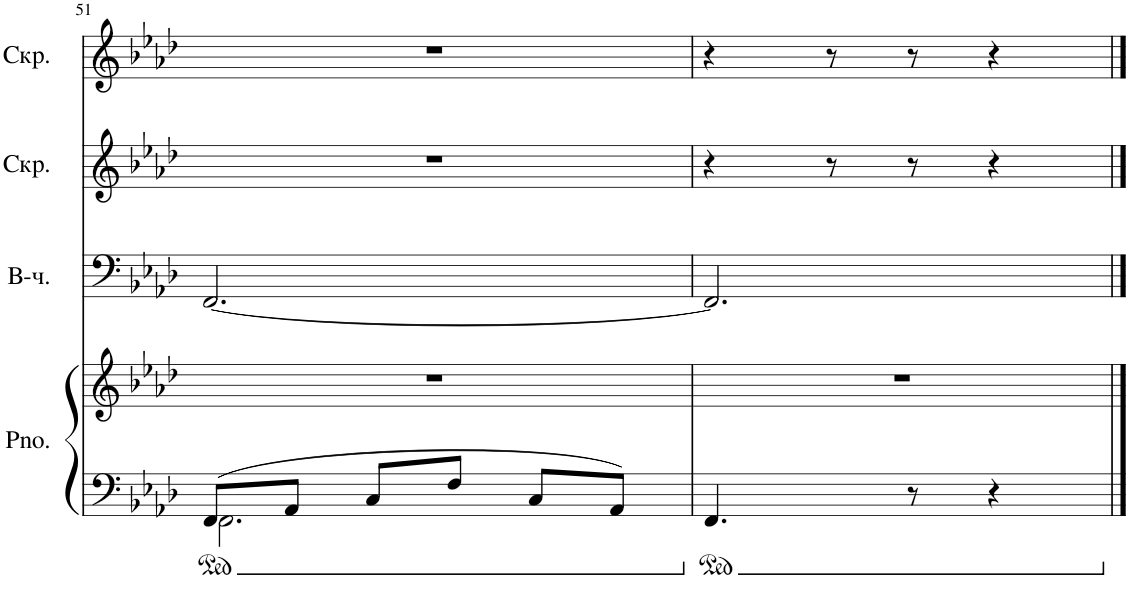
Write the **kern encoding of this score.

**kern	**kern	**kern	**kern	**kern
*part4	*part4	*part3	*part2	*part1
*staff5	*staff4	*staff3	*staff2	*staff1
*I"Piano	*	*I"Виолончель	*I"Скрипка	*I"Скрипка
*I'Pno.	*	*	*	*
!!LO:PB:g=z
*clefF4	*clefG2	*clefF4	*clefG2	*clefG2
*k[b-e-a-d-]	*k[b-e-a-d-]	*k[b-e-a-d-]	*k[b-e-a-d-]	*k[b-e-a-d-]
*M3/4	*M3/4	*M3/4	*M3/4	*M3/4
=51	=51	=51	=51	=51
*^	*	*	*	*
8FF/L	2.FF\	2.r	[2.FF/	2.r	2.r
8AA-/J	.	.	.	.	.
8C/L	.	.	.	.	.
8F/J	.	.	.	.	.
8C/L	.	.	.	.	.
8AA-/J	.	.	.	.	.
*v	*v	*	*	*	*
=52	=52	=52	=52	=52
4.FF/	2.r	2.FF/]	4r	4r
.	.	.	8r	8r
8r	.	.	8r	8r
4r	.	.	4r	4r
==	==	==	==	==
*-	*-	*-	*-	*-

**PROBLEM REQUIREMENTS**
How many lines of the records contain the string "kern"? Case counts. Reply with the number alone.

**FULL RESPONSE**
2